Compare this to running a dedicated MCP server on AWS: you'd need at minimum an EC2 instance ($30-50/mo), load balancer ($18/mo), and your time managing infrastructure. Vercel wins on operational simplicity.
If you're evaluating the right architecture for your SaaS, we can help scope this out. Check our pricing page or reach out directly.
FAQ
What is the Model Context Protocol (MCP) and how does it differ from function calling?
MCP is an open standard for connecting AI models to external tools and data. Unlike provider-specific function calling (OpenAI's function calling, Anthropic's tool use), MCP is universal. You build one MCP server, and any compatible client -- Claude, Cursor, custom apps -- can discover and use your tools automatically. Function calling requires you to define tools separately for each AI provider.
Can I deploy an MCP server on Vercel's free Hobby plan?
Technically yes, but I wouldn't recommend it for production. The 30-second function timeout is too restrictive for MCP tools that query databases or call external APIs. You also get limited invocations (100K/month). The Pro plan at $20/month per seat is the minimum I'd suggest for any real workload.
How do I handle authentication between MCP clients and my SaaS?

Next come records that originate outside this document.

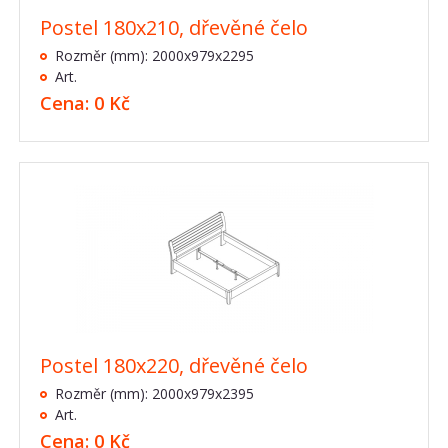
Postel 180x210, dřevěné čelo
Rozměr (mm): 2000x979x2295
Art.
Cena: 0 Kč
Postel 180x220, dřevěné čelo
Rozměr (mm): 2000x979x2395
Art.
Cena: 0 Kč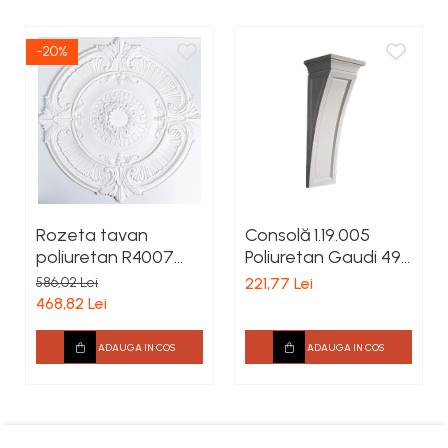
-20%
Rozeta tavan
Consolă 1.19.005
poliuretan R4007
Poliuretan Gaudi 496
diametru 1010 mm
x 188 x 163 mm
586,02 Lei
221,77 Lei
468,82 Lei
ADAUGA IN COS
ADAUGA IN COS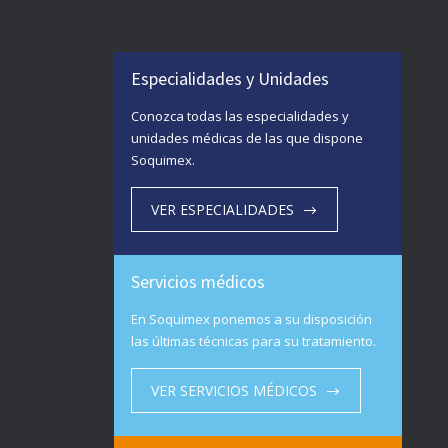
Especialidades y Unidades
Conozca todas las especialidades y
unidades médicas de las que dispone
Soquimex.
VER ESPECIALIDADES
Servicios médicos
En Soquimex ponemos a su disposición
las últimas técnicas para su tratamiento.
VER SERVICIOS MÉDICOS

The MCP spec supports OAuth 2.1. You expose a .well-known/oauth-authorization-server endpoint that MCP clients discover automatically. When a user connects via an AI client like Claude, they're redirected to your standard OAuth flow, grant permissions, and the client receives a scoped access token. This token is sent with every MCP request.
What's the difference between MCP tools and MCP resources?
Tools are actions -- things the AI can do (create a project, send an email, run a query). Resources are data -- things the AI can read for context (documentation, configuration files, analytics summaries). Tools are invoked on demand; resources are loaded into the model's context window. Design tools for actions, resources for reference material.
How many MCP tools should my server expose?
From my experience, 5-15 tools is the sweet spot for most SaaS products. Fewer than 5 and your MCP server isn't very useful. More than 20 and AI models start making poor tool selection decisions. Group related operations into single tools with parameter options rather than exposing every CRUD operation separately.
Does this work with frameworks other than Next.js?
Absolutely. The @modelcontextprotocol/sdk works with any Node.js framework. You could use Hono, Express, or even Astro with SSR endpoints. Next.js on Vercel is just a particularly convenient combination because of the built-in streaming support, edge middleware, and zero-config deployment. If you're using a different stack, our headless CMS development team has built MCP servers across multiple frameworks.
How do I test my MCP server during development?
The MCP Inspector (part of the official MCP toolkit) is your best friend. It connects to your local server and lets you invoke tools, browse resources, and debug responses interactively. For automated testing, write integration tests that instantiate your MCP server in-process and call tools programmatically -- the SDK supports this without needing HTTP transport.
What happens when Vercel functions cold start during an MCP request?
MCP clients are designed to be tolerant of latency -- they're typically waiting for AI model responses that take seconds anyway. A 400-800ms cold start is imperceptible in practice. If you're concerned, Vercel's Pro plan lets you configure cron-based warming, and the SDK includes automatic retry logic for transient failures. In six months of production usage, cold starts have never been a user-reported issue for our clients.